» **EJERCICIOS PROPUESTOS**
(A) Responda las siguientes preguntas a partir del texto sobre el libro 'Yo también soy tu papá':
(i) ¿A través de qué sistema llegó el niño a la vida de Pablo Rivera?
(ii) ¿Con qué ámbitos está vinculada la trayectoria de Pablo Rivera como académico?
(iii) ¿Qué cargo ocupa Daniel Campusano y en qué editorial?
(B) Prolongue el texto sobre el libro 'Yo también soy tu papá' a partir del punto en que termina.

» **TEXTO PROPORCIONADO**
Como una carta dirigida al niño que llegó a su vida a través del sistema de acogida, Pablo Rivera presenta 'Yo también soy tu papá', un libro íntimo sobre una paternidad construida con un profundo compromiso. En sus páginas, el autor relata los aspectos emocionales y legales de una experiencia transformadora: los años compartidos con un hijo que no lleva su apellido, pero que le cambió la vida. A través de escenas cotidianas y audiencias judiciales, Rivera construye un relato humano que desafía las formas tradicionales del significado de la palabra familia.
En un contexto donde las leyes muchas veces no reconocen las experiencias de quienes crían, este libro ofrece una mirada profunda sobre las formas posibles de ejercer la paternidad.
Pablo Rivera es académico, con una trayectoria vinculada a la investigación y la docencia. En 'Yo también soy tu papá', debuta como autor con una escritura que conmueve por su cercanía y que, al mismo tiempo, interpela al sistema legal en torno al cuidado.
"Este libro narra la historia de un hombre que, tras cumplir su rol como cuidador de acogida, debe entregar al niño que tuvo a su cargo. Sin embargo, un giro inesperado en las circunstancias lo enfrenta a una decisión profunda: asumir que el vínculo formado entre ambos podría ser más que transitorio. Una historia sobre afectos que desbordan los procedimientos y sobre la posibilidad de un lazo definitivo nacido del cuidado", menciona Daniel Campusano, editor de La Pollera Ediciones, a cargo de la publicación.

» **MATERIAL MOSTRADO**
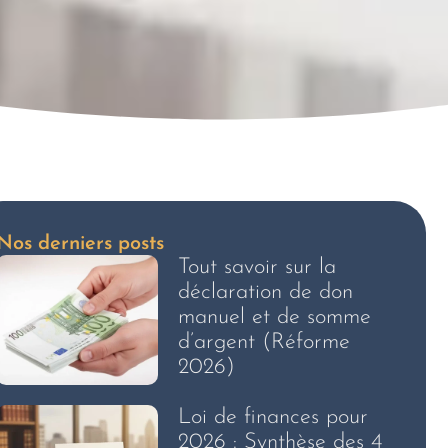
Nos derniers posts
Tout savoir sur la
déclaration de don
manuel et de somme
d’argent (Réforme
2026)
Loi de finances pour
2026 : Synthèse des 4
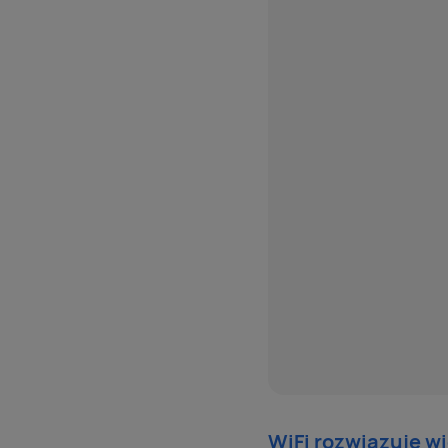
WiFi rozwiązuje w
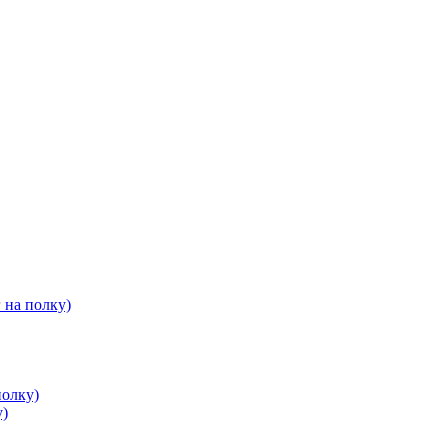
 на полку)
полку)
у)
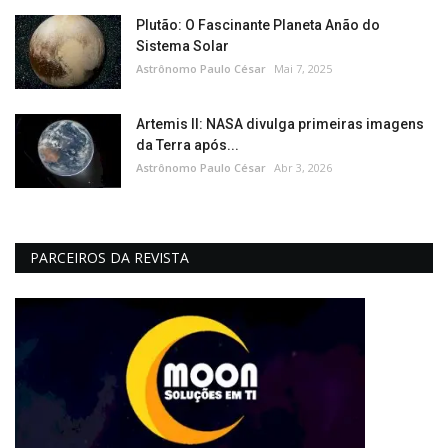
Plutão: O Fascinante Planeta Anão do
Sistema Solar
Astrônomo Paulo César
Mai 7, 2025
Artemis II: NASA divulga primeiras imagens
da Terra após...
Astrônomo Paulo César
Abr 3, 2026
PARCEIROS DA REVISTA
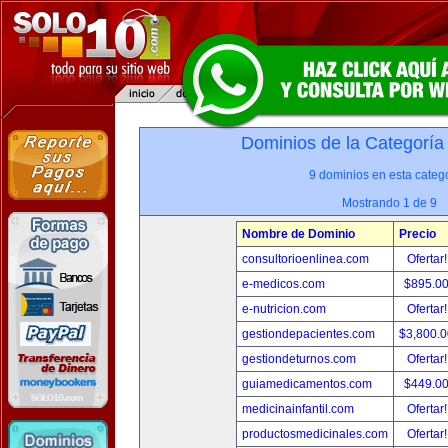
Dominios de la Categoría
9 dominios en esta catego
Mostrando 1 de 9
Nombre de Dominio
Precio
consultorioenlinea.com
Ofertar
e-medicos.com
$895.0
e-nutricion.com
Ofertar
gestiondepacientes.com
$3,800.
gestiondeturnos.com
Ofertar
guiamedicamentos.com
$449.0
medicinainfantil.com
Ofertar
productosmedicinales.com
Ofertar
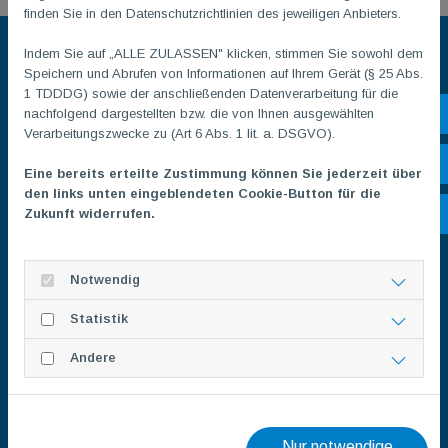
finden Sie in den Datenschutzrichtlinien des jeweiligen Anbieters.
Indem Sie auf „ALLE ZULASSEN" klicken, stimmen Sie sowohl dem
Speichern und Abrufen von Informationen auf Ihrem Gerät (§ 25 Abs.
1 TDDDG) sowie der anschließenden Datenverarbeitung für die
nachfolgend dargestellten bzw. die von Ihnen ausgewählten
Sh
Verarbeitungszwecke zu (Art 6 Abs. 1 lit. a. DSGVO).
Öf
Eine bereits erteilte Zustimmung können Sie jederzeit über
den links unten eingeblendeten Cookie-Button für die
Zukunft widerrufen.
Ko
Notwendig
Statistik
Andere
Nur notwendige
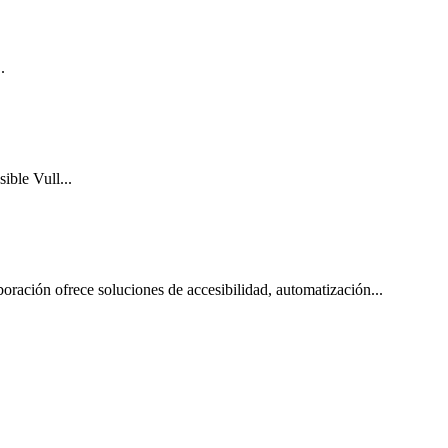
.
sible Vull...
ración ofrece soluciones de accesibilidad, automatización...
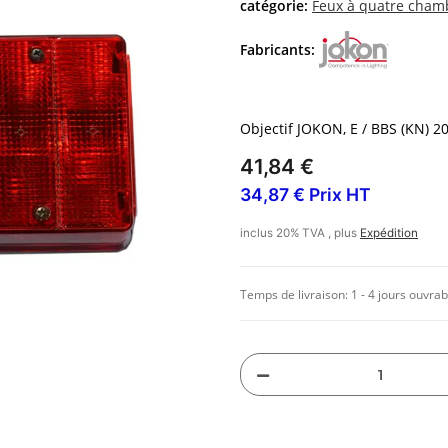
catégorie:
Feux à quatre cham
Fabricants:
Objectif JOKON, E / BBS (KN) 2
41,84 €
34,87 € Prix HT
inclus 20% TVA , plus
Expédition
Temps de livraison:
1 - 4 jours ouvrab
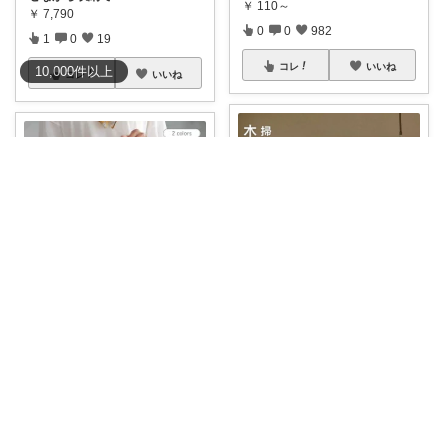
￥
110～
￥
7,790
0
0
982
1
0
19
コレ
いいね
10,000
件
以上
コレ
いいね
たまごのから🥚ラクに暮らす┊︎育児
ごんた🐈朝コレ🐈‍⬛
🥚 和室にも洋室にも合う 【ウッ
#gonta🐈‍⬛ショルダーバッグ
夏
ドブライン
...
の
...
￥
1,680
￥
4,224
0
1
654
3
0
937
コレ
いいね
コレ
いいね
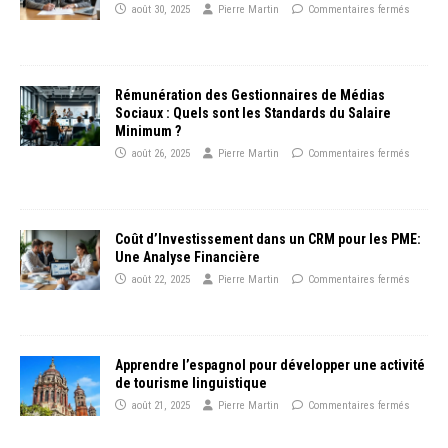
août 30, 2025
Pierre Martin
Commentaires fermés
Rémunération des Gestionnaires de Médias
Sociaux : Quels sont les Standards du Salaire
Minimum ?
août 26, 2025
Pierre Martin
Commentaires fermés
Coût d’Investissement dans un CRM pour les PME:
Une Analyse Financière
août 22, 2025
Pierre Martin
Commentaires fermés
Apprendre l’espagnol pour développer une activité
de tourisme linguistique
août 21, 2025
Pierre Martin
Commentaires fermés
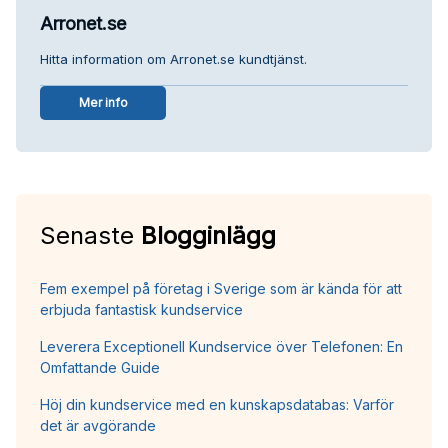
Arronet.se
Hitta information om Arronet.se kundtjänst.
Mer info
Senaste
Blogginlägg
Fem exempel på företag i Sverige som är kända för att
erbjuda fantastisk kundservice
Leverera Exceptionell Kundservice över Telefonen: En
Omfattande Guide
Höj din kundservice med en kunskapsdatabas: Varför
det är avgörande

» **RESPUESTAS DEL EJERCICIO**
(A)
(i) A través del sistema de acogida.
(ii) Con la investigación y la docencia.
(iii) Es editor de La Pollera Ediciones.

(B)
Extracto
Prólogo: El día que cambió todo
11 de enero de 2019. Era un día soleado. En vez de ir a la oficina, esa mañana me quedé en casa para ayudarte a ti y a la señora Carmen a armar tu mochila para el fin de semana. Chiquitito como eras, tus cosas cabrían perfectamente en un espacio pequeño. Y, aunque
el calor del verano santiaguino era intenso, doblamos tres pares de shorts, seis poleras, dos polerones y un par de pantalones largos para el remoto caso de que la tarde refrescara. También un par de zapatos extra y un pijama.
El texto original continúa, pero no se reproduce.